"Entering the Dragon" is another release in the Trojan Fan Club Limited Edition Series.
"Rage of Love" sounds like an Impulse jazz label tune,fused with early Tubby's and a little soul. The mix is primitive, deep, with spiralling snare crack tone, and an eerie spliced vocal fading in and out of the mix.
"Man From Shooter's Hill" versions the vocal "Big Bad Boy", but with some quasi hard rock guitar floating through the mix, and the original jazz horns melody cutting in and out.
"War War" is yet another cut to the wondrous , dreamlike "Don't Think About Me/AKA I'm Alright/Melody Maker" -- the harmonica takes on a Delta blues heated swamp guise, the rhythm driven by a psychedelic ambience.
"You are Still a Little Girl Dub" sounds very similar to Dub Syndicate's "Pounding Systems: Ambience in Dub". The influence Keith Hudson had on early ONU Sound is apparent here in the massively amplified bass drum,roto tom, rim shots, spliced cymbal crashes and contrasting highs and lows.

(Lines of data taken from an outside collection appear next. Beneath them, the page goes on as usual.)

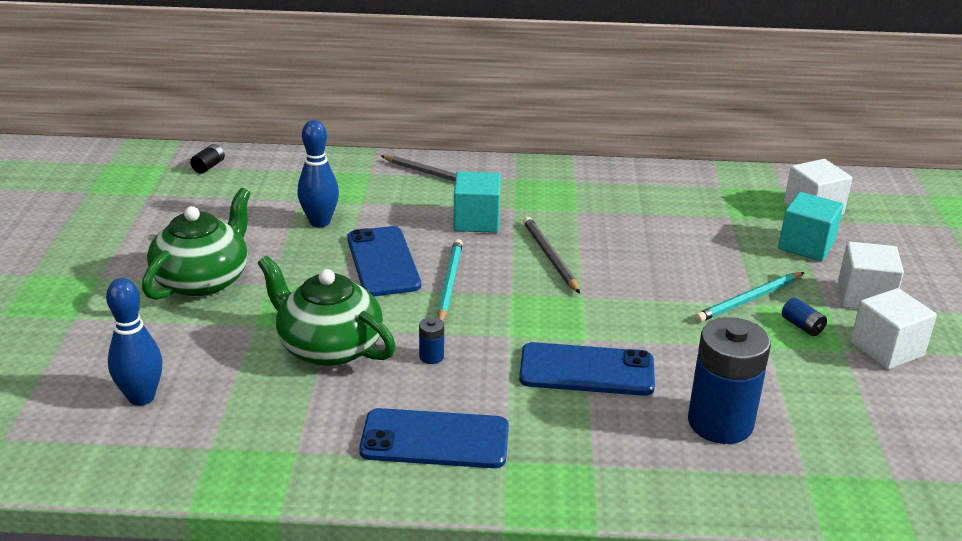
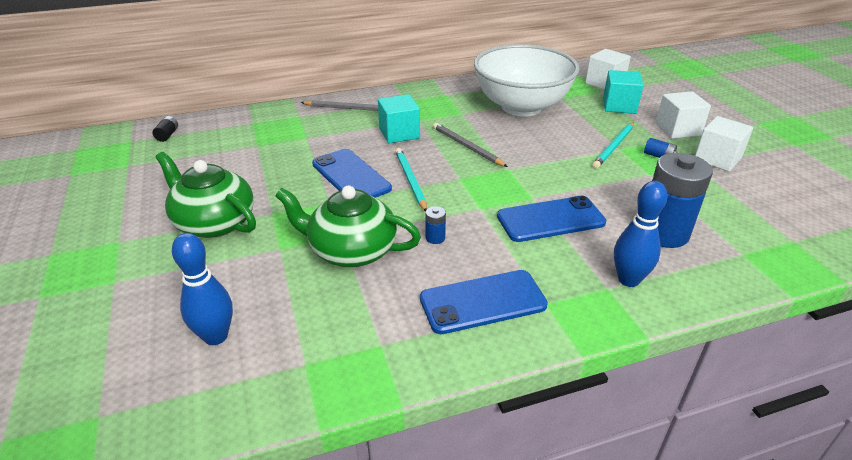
camera: 20 degrees left, 5 degrees up
(203, 280) = (214, 223): green teapot -> green teapot turned 60 degrees counterclockwise
(320, 222) = (283, 158): blue bowling pin -> blue bowling pin (628, 280)
(663, 219) = (521, 107): none -> white bowl

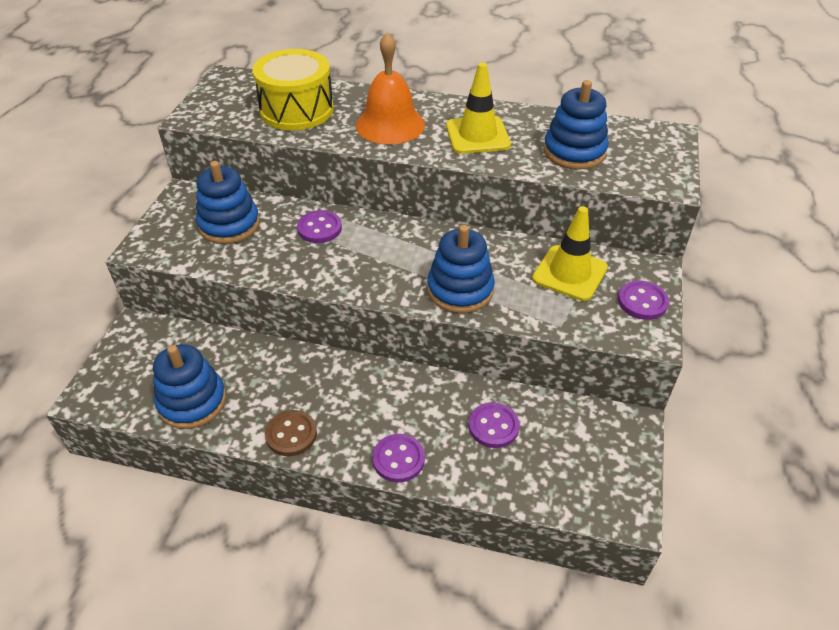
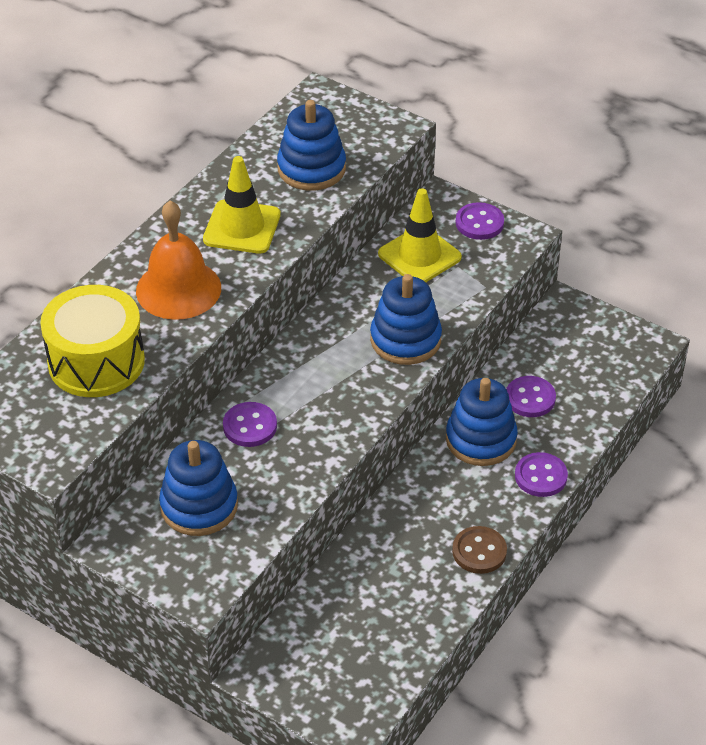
camera: 70 degrees left, 0 degrees up
(192, 401) = (401, 629): blue stacking toy -> blue stacking toy (481, 439)

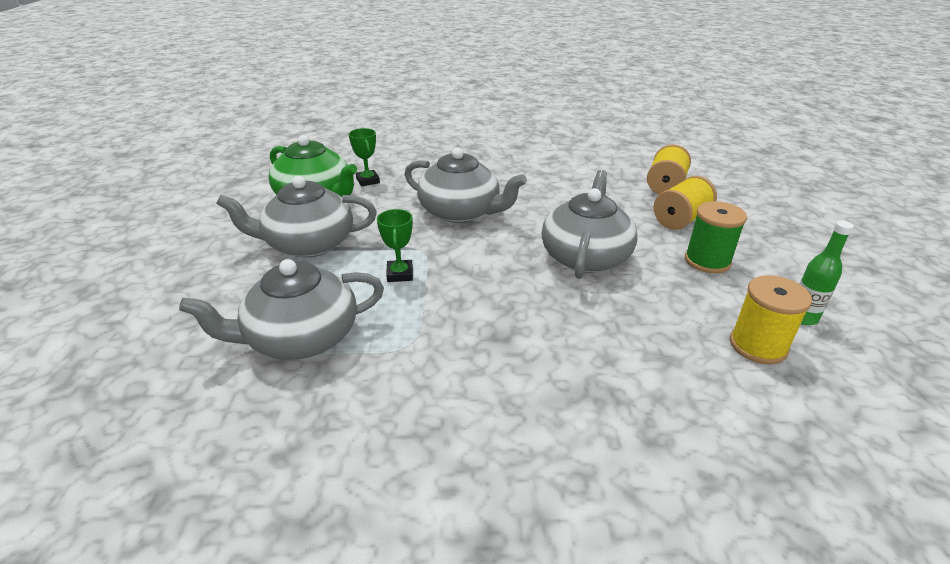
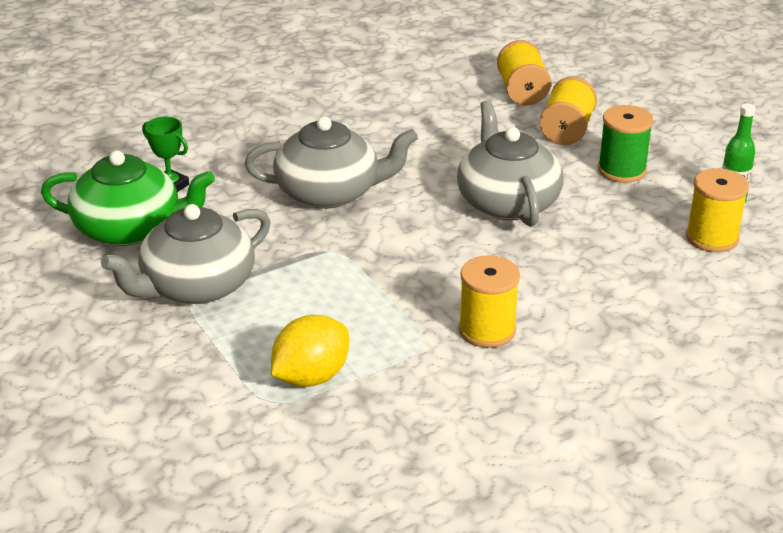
camera: 30 degrees left, 0 degrees up
(301, 338) = (311, 377): grey teapot -> yellow lemon
(400, 274) = (339, 283): green trophy -> none
(472, 353) = (487, 330): none -> yellow spool

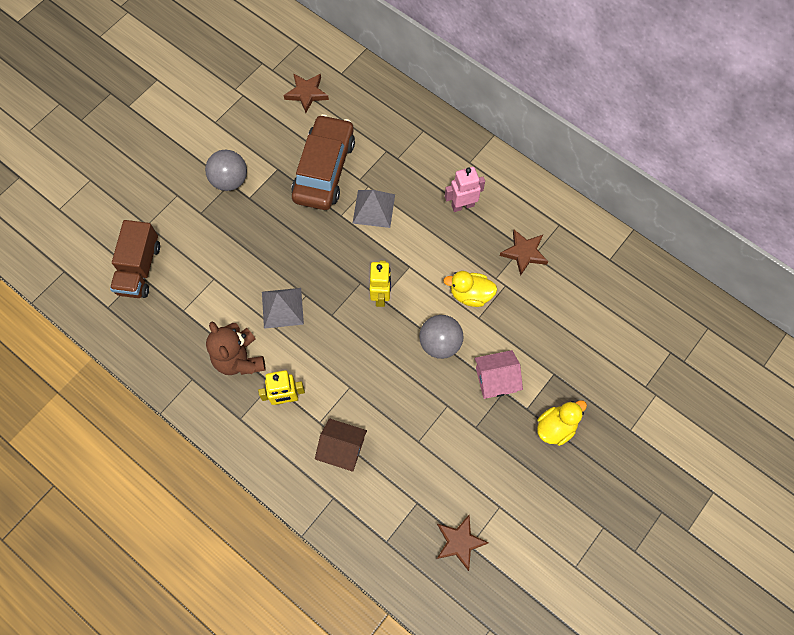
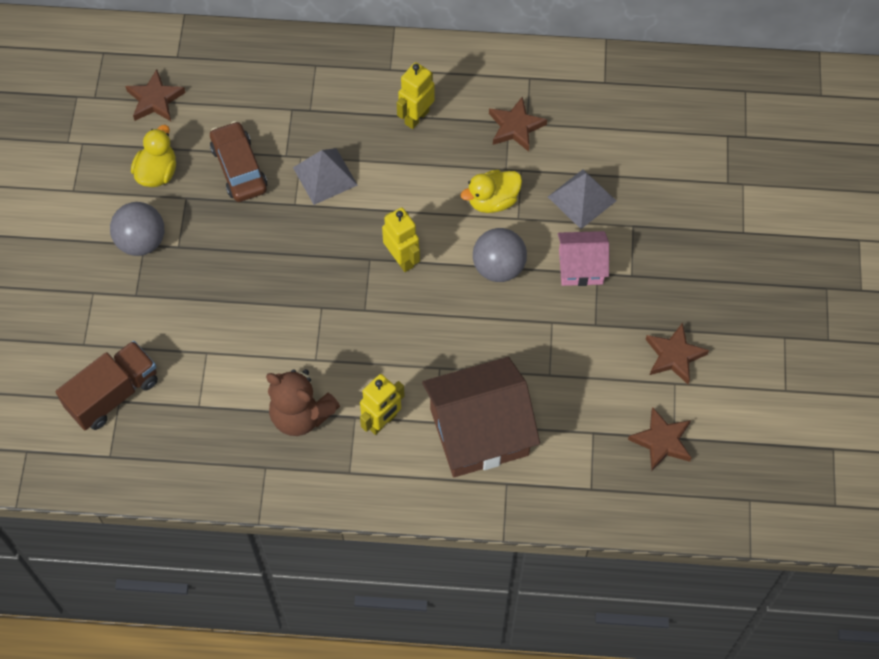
camera: 35 degrees left, 5 degrees down
(139, 268) = (113, 394): brown truck -> brown truck turned 105 degrees counterclockwise
(282, 307) = (306, 335): grey pyramid -> grey pyramid (582, 198)
(324, 169) = (239, 168): brown car -> brown car, size x0.66
(342, 449) = (479, 432): brown house -> brown house, size x1.82
(462, 205) = (416, 117): pink robot -> yellow robot
(496, 379) = (581, 267): pink house -> pink house turned 45 degrees clockwise
(513, 486) = (674, 356): none -> brown star
(556, 427) = (672, 275): yellow duck -> yellow duck (157, 172)

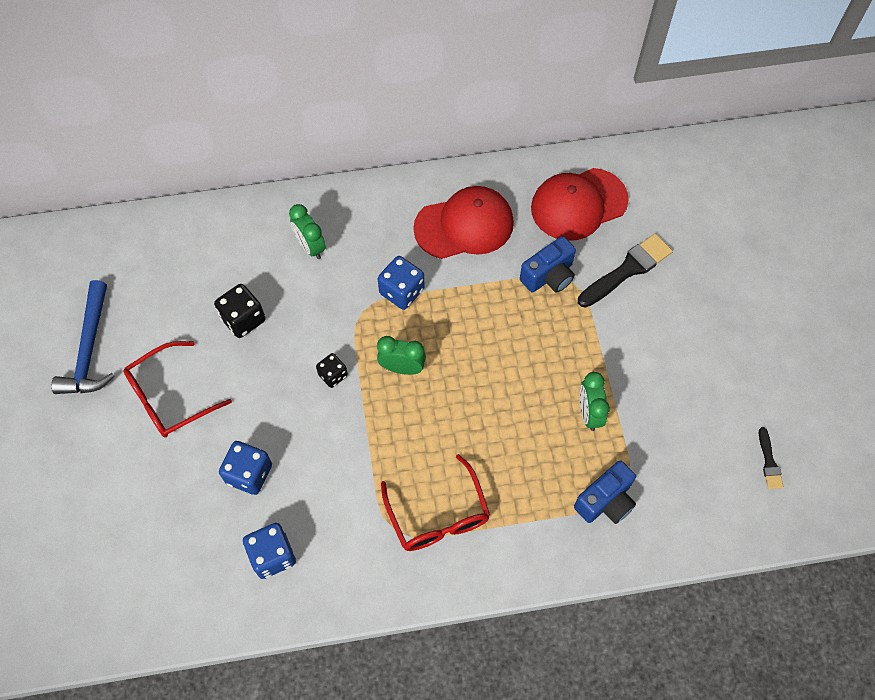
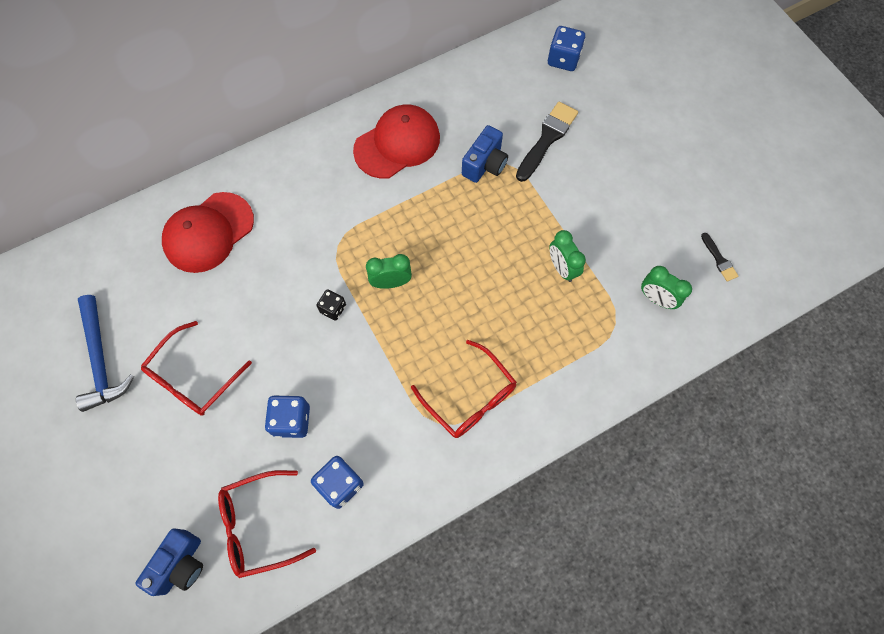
camera: 20 degrees left, 5 degrees up
(177, 567) = (258, 525): none -> red glasses
(243, 319) = (234, 286): black dice -> none
(310, 247) = (270, 204): green clock -> green clock (656, 299)
(401, 291) = (365, 217): blue dice -> blue dice (563, 59)
(578, 204) = (486, 97): red cap -> red cap (208, 232)
(605, 501) = (603, 336): blue camera -> blue camera (180, 564)

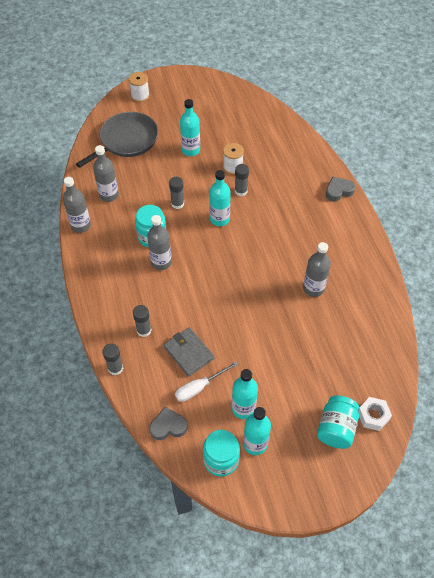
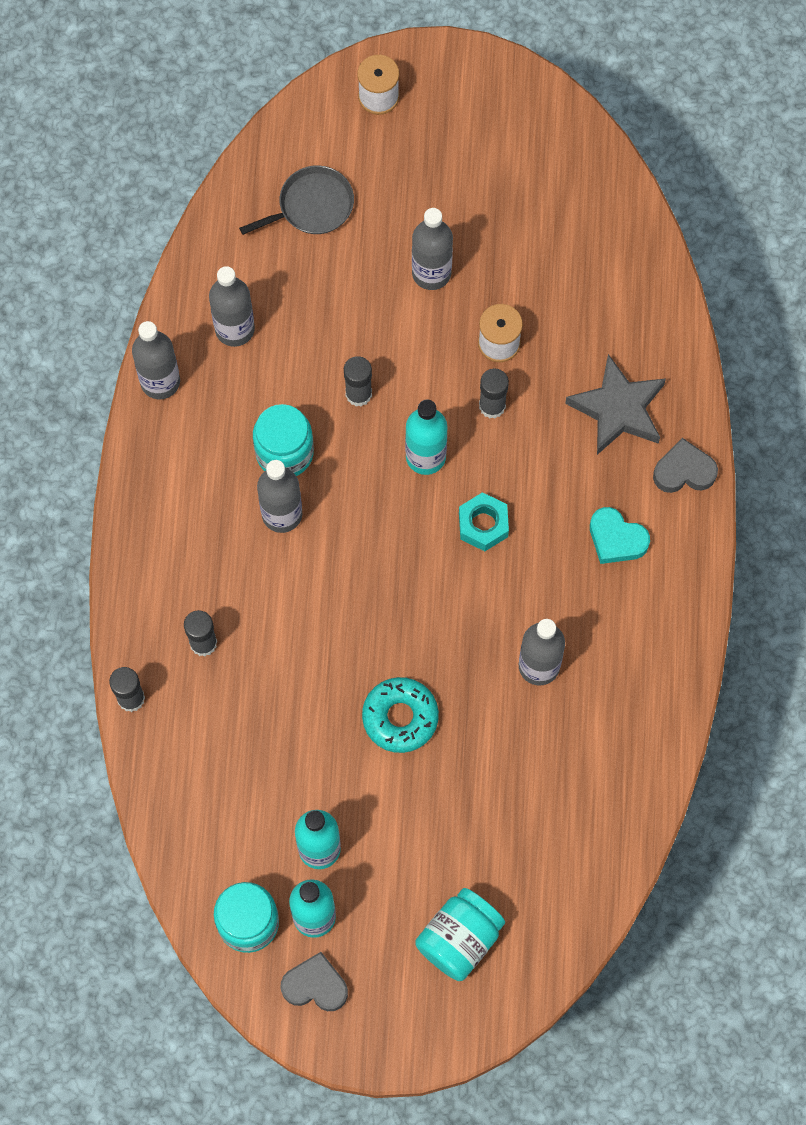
camera: 20 degrees right, 15 degrees up
(126, 140) = (312, 206): grey pan -> grey pan, size x0.60
(168, 426) = (183, 835): grey heart -> grey heart (315, 985)
(189, 352) = (266, 713): grey wallet -> none
(190, 150) = (431, 273): turquoise bottle -> grey bottle
(199, 387) = (260, 784): white screwdriver -> none
(257, 332) = (400, 717): none -> turquoise donut
(259, 238) = (483, 525): none -> turquoise nut
(297, 176) = (618, 409): none -> grey star
(322, 226) = (616, 539): none -> turquoise heart
(373, 416) = (532, 940): white nut -> none

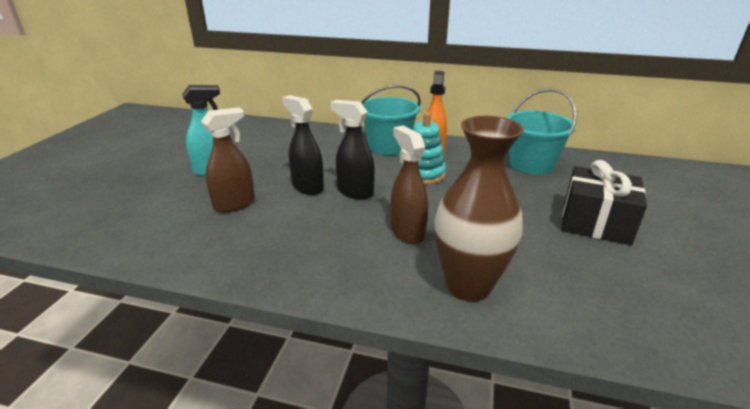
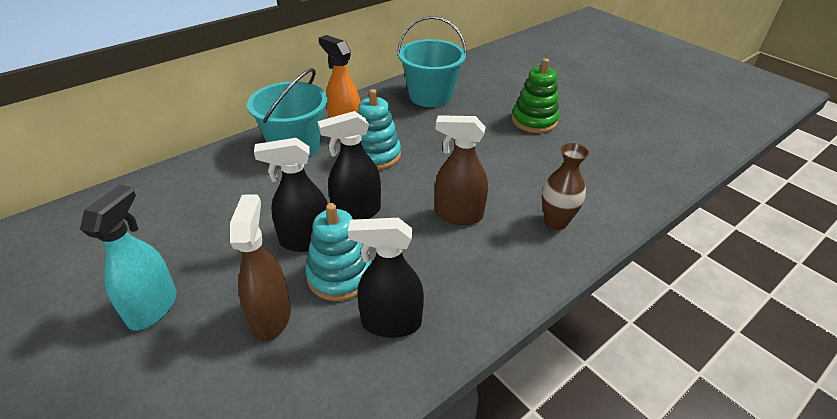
camera: 55 degrees left, 10 degrees up
(267, 247) = (390, 323): none -> black spray bottle
(290, 211) = (340, 276): none -> turquoise stacking toy
(468, 286) = (555, 222): brown vase -> brown vase, size x0.57
(595, 222) = (534, 121): black gift -> green stacking toy

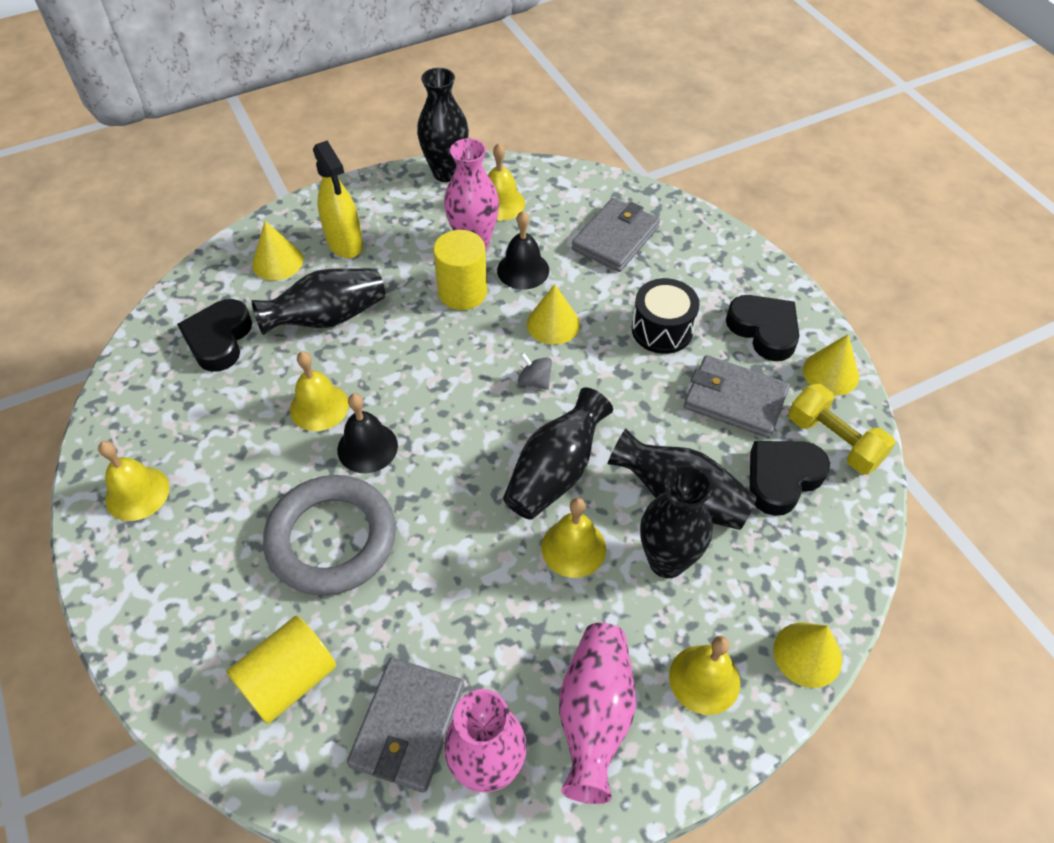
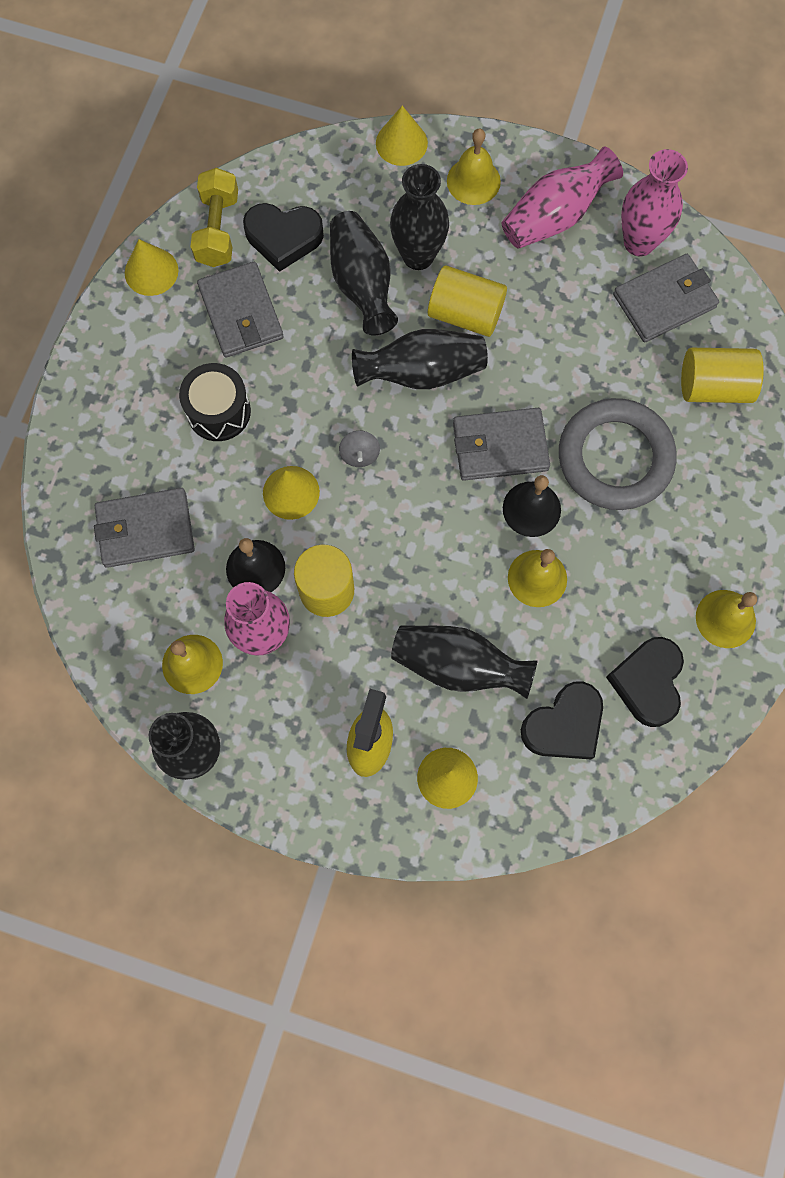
camera: 135 degrees left, 20 degrees up
(436, 470) = (500, 447): none -> grey wallet
(573, 548) = (465, 314): yellow bell -> yellow cylinder
(764, 330) = (148, 342): black heart -> black heart (647, 682)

The album features about sixteen bonus tracks -- The Viceroys "Jah Ho" with its pugnacious garage dub bass line is a high point, replete with its haunting folk history lyrics evoking imagery of horror, recounting the slave master's deeds in the burning sun.
On the down side, some of the vocals really grate on the senses,particularly on the sentimental soul tunes, and much of the DJ work here is fairly generic and unremarkable. However, these tunes represent the creative insights of mid to late 70's Rockers styles, and without these innovations, later dub wise would have had nothing to build on. The debt ONU owes to these tunes is particularly obvious.
True, "Entering the Dragon" is not as intense and fully realised as "Brand" or "Pick A Dub," neither does it reach the heights of "Flesh of My Skin", but it is still, in places, quite essential, innovative music.